Dublin, Ireland - The Roman Catholic Church in Dublin covered up decades of child abuse committed by priests because bishops wanted to protect the church's reputation at the expense of victims, an expert commission reported Thursday after a three-year probe into previously secret church records.

Abuse victims said they welcomed publication of the probe into the mishandling of 1975-2004 child-abuse cases in the Dublin Archdiocese, home to a quarter of Ireland's 4 million Catholics. But they said government and church leaders still had far to go to compensate for past wrongs.

The government said the investigation "shows clearly that a systemic, calculated perversion of power and trust was visited on helpless and innocent children in the archdiocese."

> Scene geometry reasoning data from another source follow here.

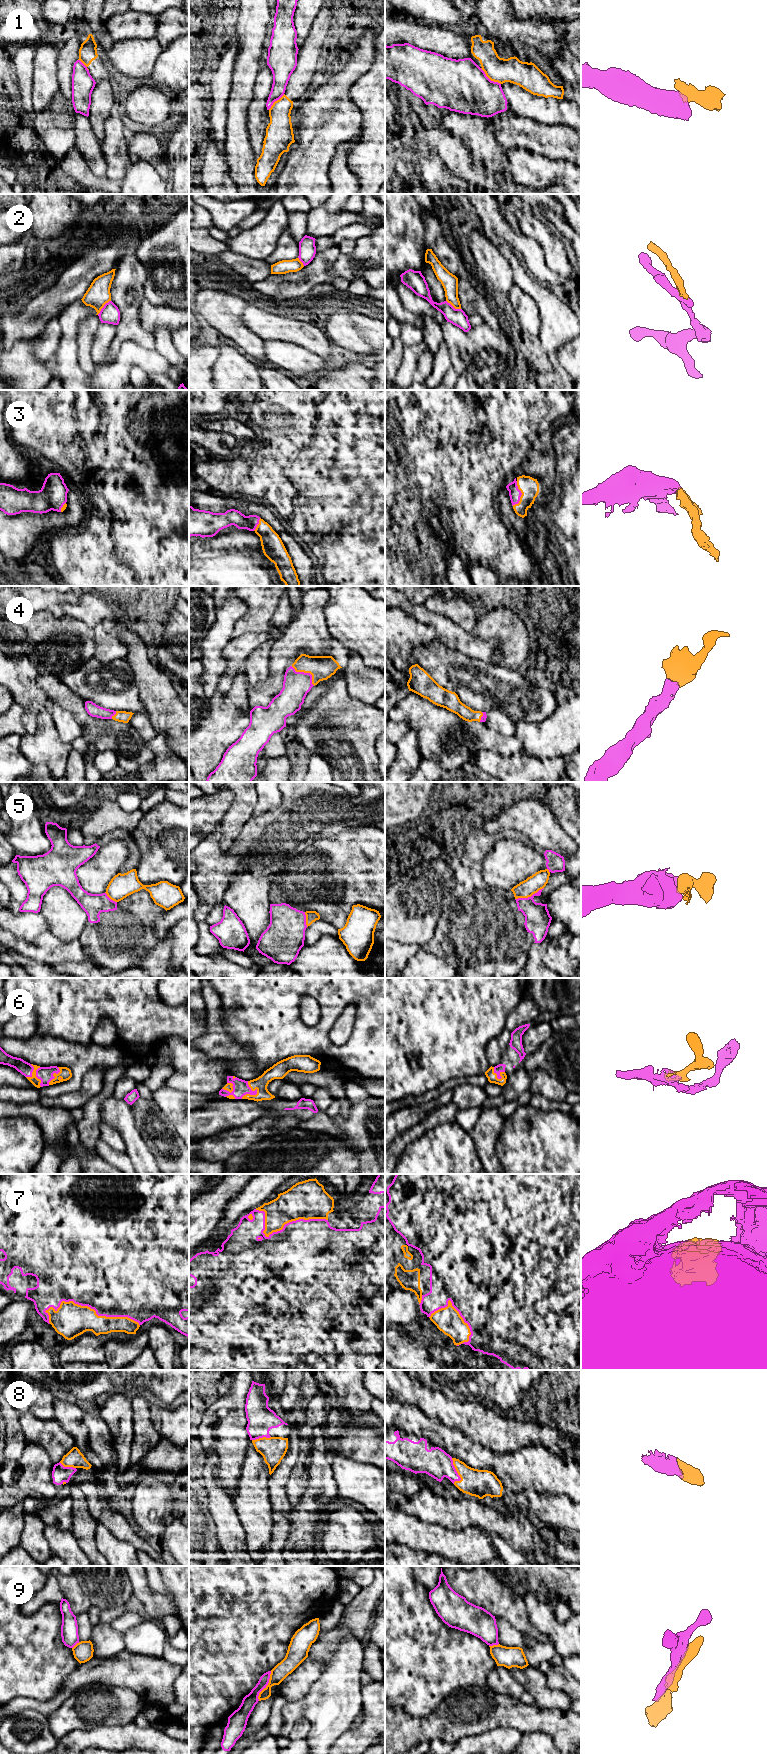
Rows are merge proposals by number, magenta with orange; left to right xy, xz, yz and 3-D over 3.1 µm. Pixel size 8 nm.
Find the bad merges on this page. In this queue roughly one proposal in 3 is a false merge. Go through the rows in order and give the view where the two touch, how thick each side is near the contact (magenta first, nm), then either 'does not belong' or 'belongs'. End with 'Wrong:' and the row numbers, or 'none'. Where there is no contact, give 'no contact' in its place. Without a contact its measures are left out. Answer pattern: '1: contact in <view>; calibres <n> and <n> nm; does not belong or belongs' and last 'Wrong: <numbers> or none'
1: contact in yz; calibres 420 and 200 nm; does not belong
2: contact in xy; calibres 150 and 190 nm; does not belong
3: contact in yz; calibres 90 and 160 nm; belongs
4: contact in xz; calibres 220 and 190 nm; belongs
5: contact in yz; calibres 200 and 140 nm; does not belong
6: contact in xy; calibres 120 and 70 nm; belongs
7: contact in xy; calibres 500 and 280 nm; belongs
8: contact in yz; calibres 220 and 220 nm; belongs
9: contact in xz; calibres 110 and 120 nm; does not belong
Wrong: 1, 2, 5, 9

"The perpetrators must continue to be brought to justice, and the people of Ireland must know that this can never happen again," said the government, which also apologized for the state's failure to hold church authorities accountable to the law.

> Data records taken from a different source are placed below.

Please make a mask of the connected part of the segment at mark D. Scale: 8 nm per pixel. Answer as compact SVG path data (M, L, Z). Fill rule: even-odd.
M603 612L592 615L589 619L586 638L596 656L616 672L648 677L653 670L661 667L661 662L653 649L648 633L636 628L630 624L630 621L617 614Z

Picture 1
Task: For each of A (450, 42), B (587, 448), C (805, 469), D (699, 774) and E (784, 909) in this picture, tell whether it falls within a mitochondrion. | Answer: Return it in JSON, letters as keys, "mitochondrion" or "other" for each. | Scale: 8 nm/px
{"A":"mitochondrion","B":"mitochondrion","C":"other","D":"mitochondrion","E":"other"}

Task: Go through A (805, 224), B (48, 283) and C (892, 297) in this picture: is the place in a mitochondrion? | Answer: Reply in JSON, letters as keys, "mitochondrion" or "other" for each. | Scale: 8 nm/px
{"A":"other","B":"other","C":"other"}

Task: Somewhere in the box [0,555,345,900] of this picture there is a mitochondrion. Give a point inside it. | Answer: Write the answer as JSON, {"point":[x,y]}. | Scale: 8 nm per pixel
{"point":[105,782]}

This is the second major government-ordered report this year exploring how and why Irish authorities permitted widespread abuse of boys and girls at the hands of the Catholic Church throughout most of the 20th century, the gravest scandal in the history of independent Ireland.

Thursday's 720-page report - delivered to the government in July - analyzes the cases of 46 priests against whom 320 complaints were filed. The 46 were selected from more than 150 Dublin priests implicated in molesting or raping boys and girls since 1940.

The report named 11 priests because they all were convicted of child abuse. But 33 others were referred to only by one-name aliases, and two others had their names blanked out after the Dublin High Court ruled that publication would prejudice their chances of receiving a fair criminal trial.

Investigators spent three years poring over 60,000 previously secret Dublin church files. They were handed over by Dublin Archbishop Diarmuid Martin, a veteran Vatican diplomat appointed to Dublin in 2004 with a brief to confront the scandal once and for all. Among the files were more than 5,500 that Martin's predecessor, retired Cardinal Desmond Connell, tried to keep locked in the archbishop's private vault.

The investigators, led by a judge and two lawyers, said they had no doubt that the 46 priests were responsible for abusing many more than 320 children.

"One priest admitted to sexually abusing over 100 children, while another accepted that he had abused on a fortnightly basis during the currency of his ministry which lasted for over 25 years," they wrote.

They said it was not their job to confirm the scale of abuse cases, but "it is abundantly clear ... that child sexual abuse by clerics was widespread throughout the period."

The commission found that three archbishops of Dublin - John Charles McQuaid (1940-72), Dermot Ryan (1972-84) and Kevin McNamara (1985-87) - did not tell police about clerical abuse cases, instead opting to avoid public scandals by shuttling offenders from parish to parish.

It was not until 1995, seven years into his reign, that then-Archbishop Connell allowed police to see church files on 17 clerical abuse cases. The documents were kept in a secret, locked vault in the archbishop's Dublin residence.

Records show Connell actually had records of complaints against at least 29 priests at the time.

The report rejected the bishops' key claim that they were ignorant of both the scale and criminality of priests' abuse of children. It dug up a documentary trail showing that the Dublin Archdiocese negotiated a 1987 insurance policy for future legal costs of defending lawsuits and compensation claims.

The investigators said McNamara, Ryan and McQuaid knew about at least 17 priests linked to child abuse in their archdiocese when that policy went into effect.

"The taking out of insurance was an act proving knowledge of child sexual abuse as a potential major cost to the archdiocese and is inconsistent with the view that archdiocesan officials were still `on a learning curve' at a much later date, or were lacking in appreciation of the phenomenon of clerical child sex abuse," the report said.

In May, the government published an investigation into decades of child abuse in Catholic-run schools, workhouses and orphanages. That probe also found that thousands of boys and girls suffered rape, beatings and mental abuse by members of Catholic religious orders. More than 12,000 of those victims already have received compensation payments from a government panel exceeding euro800 million ($1.2 billion).